Start by manually installing PyTorch. See the PyTorch website for installation instructions specific to your platform.

Then, clone this repository and install the other dependencies with pip3:

git clone https://github.com/facebookresearch/modeling_long_term_future.git
cd modeling_long_term_future
pip3 install --editable .

Create a new conda env using env.yml in the repo

Training teacher

We use the BabyAI Pickup-Unlock game.

First train the teacher (for imitation learning) using PPO with curriculum learning.

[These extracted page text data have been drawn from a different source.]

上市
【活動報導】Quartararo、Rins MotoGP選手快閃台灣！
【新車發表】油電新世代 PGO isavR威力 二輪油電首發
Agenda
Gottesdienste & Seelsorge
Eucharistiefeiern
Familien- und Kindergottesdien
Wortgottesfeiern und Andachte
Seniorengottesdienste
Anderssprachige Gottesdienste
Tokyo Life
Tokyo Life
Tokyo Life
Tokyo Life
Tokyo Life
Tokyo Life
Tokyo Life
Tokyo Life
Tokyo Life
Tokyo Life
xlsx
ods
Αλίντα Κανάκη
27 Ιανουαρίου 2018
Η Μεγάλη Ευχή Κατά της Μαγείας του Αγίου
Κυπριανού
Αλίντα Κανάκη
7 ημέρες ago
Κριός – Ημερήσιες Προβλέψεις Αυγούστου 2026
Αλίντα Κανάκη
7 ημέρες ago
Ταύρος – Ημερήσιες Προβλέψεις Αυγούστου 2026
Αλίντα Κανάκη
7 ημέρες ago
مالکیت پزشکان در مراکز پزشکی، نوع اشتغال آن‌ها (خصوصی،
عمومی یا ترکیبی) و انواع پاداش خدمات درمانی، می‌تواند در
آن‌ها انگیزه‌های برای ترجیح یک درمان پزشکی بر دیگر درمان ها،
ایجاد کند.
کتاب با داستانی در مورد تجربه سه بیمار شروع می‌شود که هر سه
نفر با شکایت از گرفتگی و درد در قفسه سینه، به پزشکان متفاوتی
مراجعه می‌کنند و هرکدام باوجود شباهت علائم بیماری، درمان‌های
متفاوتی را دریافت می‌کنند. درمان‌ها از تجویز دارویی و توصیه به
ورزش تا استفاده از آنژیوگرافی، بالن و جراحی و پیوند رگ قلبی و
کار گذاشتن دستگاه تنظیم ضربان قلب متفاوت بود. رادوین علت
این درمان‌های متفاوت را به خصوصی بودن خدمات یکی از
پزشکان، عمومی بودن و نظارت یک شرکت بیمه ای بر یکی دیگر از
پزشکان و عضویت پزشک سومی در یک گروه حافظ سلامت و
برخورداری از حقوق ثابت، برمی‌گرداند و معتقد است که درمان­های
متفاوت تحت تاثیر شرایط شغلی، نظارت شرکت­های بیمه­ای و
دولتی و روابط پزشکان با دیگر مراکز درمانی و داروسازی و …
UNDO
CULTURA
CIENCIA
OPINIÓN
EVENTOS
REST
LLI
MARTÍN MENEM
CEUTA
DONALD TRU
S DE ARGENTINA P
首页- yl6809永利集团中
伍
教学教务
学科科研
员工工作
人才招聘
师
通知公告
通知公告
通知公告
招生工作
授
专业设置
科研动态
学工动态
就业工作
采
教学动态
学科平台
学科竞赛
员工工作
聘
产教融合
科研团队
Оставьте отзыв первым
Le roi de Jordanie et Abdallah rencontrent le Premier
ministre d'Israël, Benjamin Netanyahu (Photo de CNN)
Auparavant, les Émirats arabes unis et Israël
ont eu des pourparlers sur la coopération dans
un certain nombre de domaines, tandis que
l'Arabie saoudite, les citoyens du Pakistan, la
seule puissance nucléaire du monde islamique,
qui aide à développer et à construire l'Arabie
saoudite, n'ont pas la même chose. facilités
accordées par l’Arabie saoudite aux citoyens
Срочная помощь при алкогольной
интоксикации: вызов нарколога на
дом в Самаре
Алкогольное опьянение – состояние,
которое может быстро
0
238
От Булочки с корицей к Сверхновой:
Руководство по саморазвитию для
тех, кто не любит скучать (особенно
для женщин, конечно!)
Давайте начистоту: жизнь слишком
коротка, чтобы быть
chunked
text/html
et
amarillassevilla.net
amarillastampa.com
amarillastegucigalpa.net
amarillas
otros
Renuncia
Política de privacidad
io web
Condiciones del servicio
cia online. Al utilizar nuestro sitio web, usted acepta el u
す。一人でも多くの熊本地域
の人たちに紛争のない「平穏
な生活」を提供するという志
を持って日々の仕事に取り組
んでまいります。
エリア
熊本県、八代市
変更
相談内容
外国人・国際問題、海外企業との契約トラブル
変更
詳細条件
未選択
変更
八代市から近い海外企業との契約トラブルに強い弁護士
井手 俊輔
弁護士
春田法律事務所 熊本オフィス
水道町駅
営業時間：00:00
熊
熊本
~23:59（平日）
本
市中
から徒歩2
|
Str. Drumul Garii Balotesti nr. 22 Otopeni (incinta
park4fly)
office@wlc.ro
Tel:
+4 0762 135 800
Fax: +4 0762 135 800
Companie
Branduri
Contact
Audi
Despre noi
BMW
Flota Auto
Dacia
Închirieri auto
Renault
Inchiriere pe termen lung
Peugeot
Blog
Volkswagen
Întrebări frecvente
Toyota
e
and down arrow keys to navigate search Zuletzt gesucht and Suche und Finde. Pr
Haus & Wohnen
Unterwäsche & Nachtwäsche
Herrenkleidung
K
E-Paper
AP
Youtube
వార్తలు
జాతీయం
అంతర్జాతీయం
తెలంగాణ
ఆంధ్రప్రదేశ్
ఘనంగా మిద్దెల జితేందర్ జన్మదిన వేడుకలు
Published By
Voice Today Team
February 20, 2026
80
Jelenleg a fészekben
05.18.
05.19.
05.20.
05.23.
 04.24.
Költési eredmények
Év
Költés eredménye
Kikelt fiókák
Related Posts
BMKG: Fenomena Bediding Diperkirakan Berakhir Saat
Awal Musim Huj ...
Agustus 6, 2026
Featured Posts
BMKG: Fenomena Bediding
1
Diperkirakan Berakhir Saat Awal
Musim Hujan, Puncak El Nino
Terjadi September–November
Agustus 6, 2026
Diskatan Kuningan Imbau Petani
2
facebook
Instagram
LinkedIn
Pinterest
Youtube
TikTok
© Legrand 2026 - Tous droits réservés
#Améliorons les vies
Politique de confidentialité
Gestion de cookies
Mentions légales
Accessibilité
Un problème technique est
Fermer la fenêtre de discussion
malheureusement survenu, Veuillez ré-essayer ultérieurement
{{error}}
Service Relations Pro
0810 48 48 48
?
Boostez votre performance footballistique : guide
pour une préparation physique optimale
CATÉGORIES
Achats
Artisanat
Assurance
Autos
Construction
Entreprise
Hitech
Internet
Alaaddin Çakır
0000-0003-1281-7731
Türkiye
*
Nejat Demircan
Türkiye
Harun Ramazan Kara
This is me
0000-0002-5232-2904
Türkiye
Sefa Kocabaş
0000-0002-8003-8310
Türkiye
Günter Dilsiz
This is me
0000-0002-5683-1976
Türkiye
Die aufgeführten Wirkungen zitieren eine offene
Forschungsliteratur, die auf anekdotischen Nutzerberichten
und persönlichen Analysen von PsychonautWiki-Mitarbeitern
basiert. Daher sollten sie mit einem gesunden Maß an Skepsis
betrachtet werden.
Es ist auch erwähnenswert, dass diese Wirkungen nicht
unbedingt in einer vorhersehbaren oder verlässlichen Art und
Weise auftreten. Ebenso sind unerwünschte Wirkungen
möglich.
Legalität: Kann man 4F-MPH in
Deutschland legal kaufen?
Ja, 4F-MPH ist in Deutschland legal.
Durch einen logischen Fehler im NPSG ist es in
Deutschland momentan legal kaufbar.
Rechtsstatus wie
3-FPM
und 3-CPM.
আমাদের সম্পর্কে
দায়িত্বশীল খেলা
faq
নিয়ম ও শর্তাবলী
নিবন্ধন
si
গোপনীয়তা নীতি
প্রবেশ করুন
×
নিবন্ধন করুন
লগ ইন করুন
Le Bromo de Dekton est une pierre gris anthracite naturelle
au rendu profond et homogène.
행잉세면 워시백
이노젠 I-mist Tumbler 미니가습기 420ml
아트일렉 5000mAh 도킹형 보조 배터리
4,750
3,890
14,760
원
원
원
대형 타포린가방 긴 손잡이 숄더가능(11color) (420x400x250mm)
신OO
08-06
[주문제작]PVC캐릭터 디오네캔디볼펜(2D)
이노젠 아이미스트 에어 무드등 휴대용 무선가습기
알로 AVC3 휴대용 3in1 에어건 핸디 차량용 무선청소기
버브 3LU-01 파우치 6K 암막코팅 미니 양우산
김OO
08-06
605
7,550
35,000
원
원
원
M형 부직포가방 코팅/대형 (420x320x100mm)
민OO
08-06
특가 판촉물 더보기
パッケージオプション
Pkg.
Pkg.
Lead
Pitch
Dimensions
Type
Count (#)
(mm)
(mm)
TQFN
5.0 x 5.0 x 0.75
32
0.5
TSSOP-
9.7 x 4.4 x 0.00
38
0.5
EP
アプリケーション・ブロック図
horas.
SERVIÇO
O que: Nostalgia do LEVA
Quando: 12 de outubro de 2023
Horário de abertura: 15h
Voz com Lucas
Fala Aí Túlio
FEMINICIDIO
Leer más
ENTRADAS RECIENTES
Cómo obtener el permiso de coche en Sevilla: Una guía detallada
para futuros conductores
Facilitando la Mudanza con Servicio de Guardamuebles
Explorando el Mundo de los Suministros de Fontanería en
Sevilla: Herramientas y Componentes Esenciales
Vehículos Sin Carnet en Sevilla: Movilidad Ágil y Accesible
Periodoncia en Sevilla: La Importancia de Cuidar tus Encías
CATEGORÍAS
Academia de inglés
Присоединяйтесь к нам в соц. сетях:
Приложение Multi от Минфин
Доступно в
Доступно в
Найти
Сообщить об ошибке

Start with a room size of 6 and then work our way up to room size of 15.

python3 -m scripts.train_curclm. --env BabyAI-UnlockPickup-v0  --algo ppo   --arch cnn1 --tb --seed 1 --save-interval 10 --room-size 6
python3 -m scripts.train_curclm. --env BabyAI-UnlockPickup-v0  --algo ppo   --arch cnn1 --tb --seed 1 --save-interval 10 --room-size 8 --model MODEL_ROOM6_PRETRAINED
python3 -m scripts.train_curclm. --env BabyAI-UnlockPickup-v0  --algo ppo   --arch cnn1 --tb --seed 1 --save-interval 10 --room-size 10 --model MODEL_ROOM8_PRETRAINED
python3 -m scripts.train_curclm. --env BabyAI-UnlockPickup-v0  --algo ppo   --arch cnn1 --tb --seed 1 --save-interval 10 --room-size 12 --model MODEL_ROOM10_PRETRAINED
python3 -m scripts.train_curclm. --env BabyAI-UnlockPickup-v0  --algo ppo   --arch cnn1 --tb --seed 1 --save-interval 10 --room-size 15 --model MODEL_ROOM12_PRETRAINED

Generate expert trajectories

Generate expert trajectories from the experts trained using curriculum learning

mnkdir data
python3 -m scripts.gen_samples --episodes 10000 --env BabyAI-UnlockPickup-v0 --model pretrained_model_room_10 --room 10

Training the student to imitate the expert

To run our model

python3 -m scripts.zforcing_main_state_dec --env BabyAI-UnlockPickup-v0 --datafile EXPERT_DATA_TO_LOAD --model MODEL_NAME --eval-episodes 100 --eval-interval 200  --bwd-weight 0.0 --lr 1e-4 --aux-weight-start 0.0001 --bwd-l2-weight 1. --kld-weight-start 0.2  --aux-weight-end 0.0001  --room 10

To run the baseline

python3 -m scripts.zforcing_main_state_dec --datafile EXPERT_DATA_TO_LOAD --env BabyAI-UnlockPickup-v0 --model MODEL_NAME --eval-episodes 100 --eval-interval 200  --bwd-weight 0.0 --lr 1e-4 --aux-weight-start 0.000 --aux-weight-end 0.0 --room 10

License

Find license in LICENSE file.